(Recorded data)
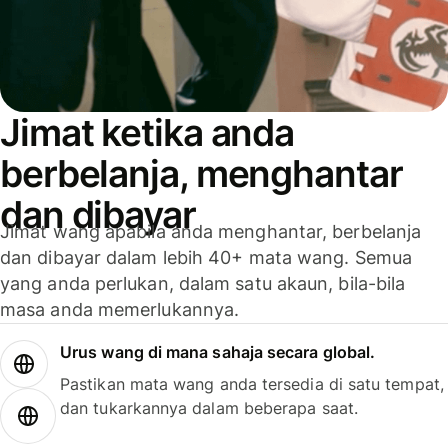
Jimat ketika anda
berbelanja, menghantar
dan dibayar
Jimat wang apabila anda menghantar, berbelanja
dan dibayar dalam lebih 40+ mata wang. Semua
yang anda perlukan, dalam satu akaun, bila-bila
masa anda memerlukannya.
Urus wang di mana sahaja secara global.
Pastikan mata wang anda tersedia di satu tempat,
dan tukarkannya dalam beberapa saat.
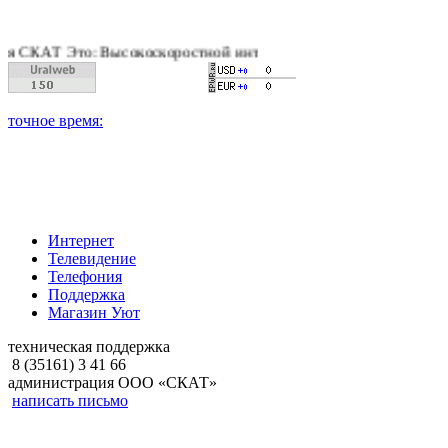
АТ Это: Высокоскоростной интернет, качественное цифровое и 
Интернет
Телевидение
Телефония
Поддержка
Магазин Уют
техническая поддержка
8 (35161) 3 41 66
администрация ООО «СКАТ»
написать письмо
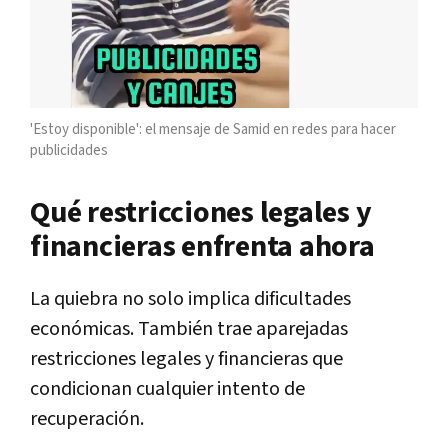
'Estoy disponible': el mensaje de Samid en redes para hacer
publicidades
Qué restricciones legales y
financieras enfrenta ahora
La quiebra no solo implica dificultades
económicas. También trae aparejadas
restricciones legales y financieras que
condicionan cualquier intento de
recuperación.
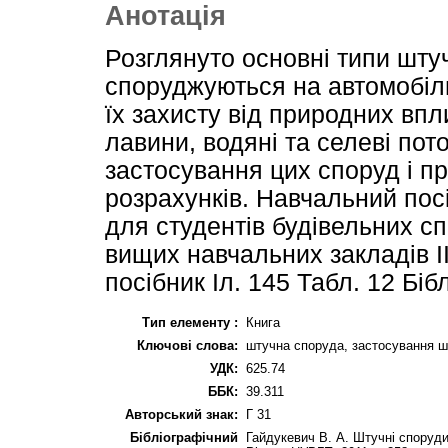
Анотація
Розглянуто основні типи шту
споруджуються на автомобіл
їх захисту від природних впли
лавини, водяні та селеві пот
застосування цих споруд і пр
розрахунків. Навчальний пос
для студентів будівельних с
вищих навчальних закладів ІІ
посібник Іл. 145 Табл. 12 Біб
Тип елементу :
Книга
Ключові слова:
штучна споруда, застосування ш
УДК:
625.74
ББК:
39.311
Авторський знак:
Г 31
Бібліографічний
Гайдукевич В. А. Штучні споруди 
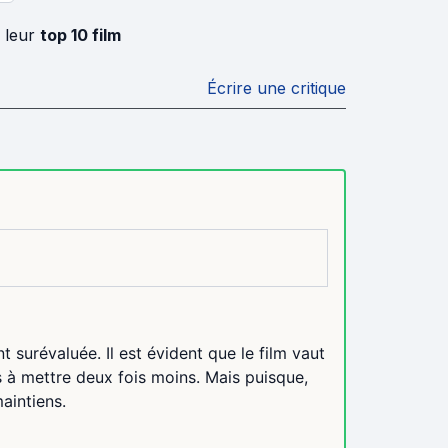
 leur
top 10 film
Écrire une critique
t surévaluée. Il est évident que le film vaut
 à mettre deux fois moins. Mais puisque,
aintiens.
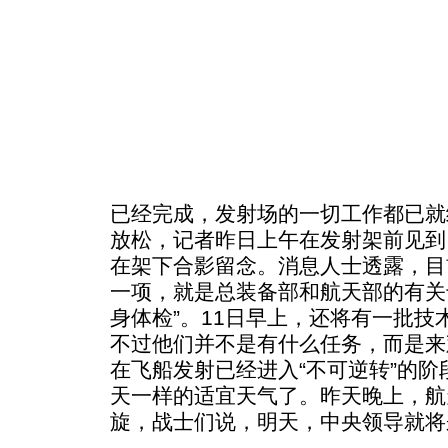
已经完成，发射场的一切工作都已就
放松，记者昨日上午在发射架前见到
在架下合影留念。消息人士透露，目
一项，就是总装备部和航天部的有关
身体检”。11日早上，还将有一批
不过他们并不是有什么任务，而是来
在飞船发射已经进入“不可逆转”的
天一样的适宜天气了。昨天晚上，航
旋，战士们说，明天，中央领导就将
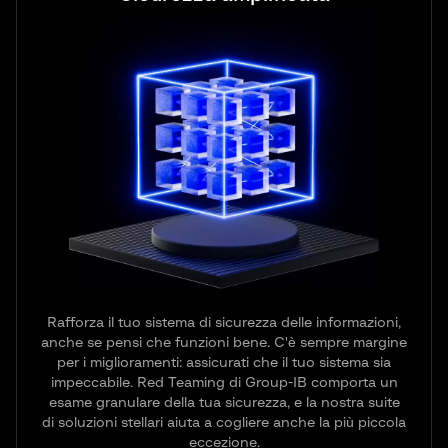
Rafforza il tuo sistema di sicurezza delle informazioni,
anche se pensi che funzioni bene. C'è sempre margine
per i miglioramenti: assicurati che il tuo sistema sia
impeccabile. Red Teaming di Group-IB comporta un
esame granulare della tua sicurezza, e la nostra suite
di soluzioni stellari aiuta a cogliere anche la più piccola
eccezione.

WHAT YOU NEED TO DO —
Please copy every line above word for word, without the picture markers.

WRITTEN ANSWER —
Jimat ketika anda
berbelanja, menghantar
dan dibayar
Jimat wang apabila anda menghantar, berbelanja
dan dibayar dalam lebih 40+ mata wang. Semua
yang anda perlukan, dalam satu akaun, bila-bila
masa anda memerlukannya.
Urus wang di mana sahaja secara global.
Pastikan mata wang anda tersedia di satu tempat,
dan tukarkannya dalam beberapa saat.
АТ Это: Высокоскоростной интернет, качественное цифровое и 
Интернет
Телевидение
Телефония
Поддержка
Магазин Уют
техническая поддержка
8 (35161) 3 41 66
администрация ООО «СКАТ»
написать письмо
'Estoy disponible': el mensaje de Samid en redes para hacer
publicidades
Qué restricciones legales y
financieras enfrenta ahora
La quiebra no solo implica dificultades
económicas. También trae aparejadas
restricciones legales y financieras que
condicionan cualquier intento de
recuperación.
Анотація
Розглянуто основні типи шту
споруджуються на автомобіл
їх захисту від природних впли
лавини, водяні та селеві пот
застосування цих споруд і пр
розрахунків. Навчальний пос
для студентів будівельних с
вищих навчальних закладів ІІ
посібник Іл. 145 Табл. 12 Біб
Тип елементу :
Книга
Ключові слова:
штучна споруда, застосування ш
УДК:
625.74
ББК:
39.311
Авторський знак:
Г 31
Бібліографічний
Гайдукевич В. А. Штучні споруди 
 leur
top 10 film
Écrire une critique
t surévaluée. Il est évident que le film vaut
 à mettre deux fois moins. Mais puisque,
aintiens.
已经完成，发射场的一切工作都已就
放松，记者昨日上午在发射架前见到
在架下合影留念。消息人士透露，目
一项，就是总装备部和航天部的有关
身体检”。11日早上，还将有一批
不过他们并不是有什么任务，而是来
在飞船发射已经进入“不可逆转”的
天一样的适宜天气了。昨天晚上，航
旋，战士们说，明天，中央领导就将
Rafforza il tuo sistema di sicurezza delle informazioni,
anche se pensi che funzioni bene. C'è sempre margine
per i miglioramenti: assicurati che il tuo sistema sia
impeccabile. Red Teaming di Group-IB comporta un
esame granulare della tua sicurezza, e la nostra suite
di soluzioni stellari aiuta a cogliere anche la più piccola
eccezione.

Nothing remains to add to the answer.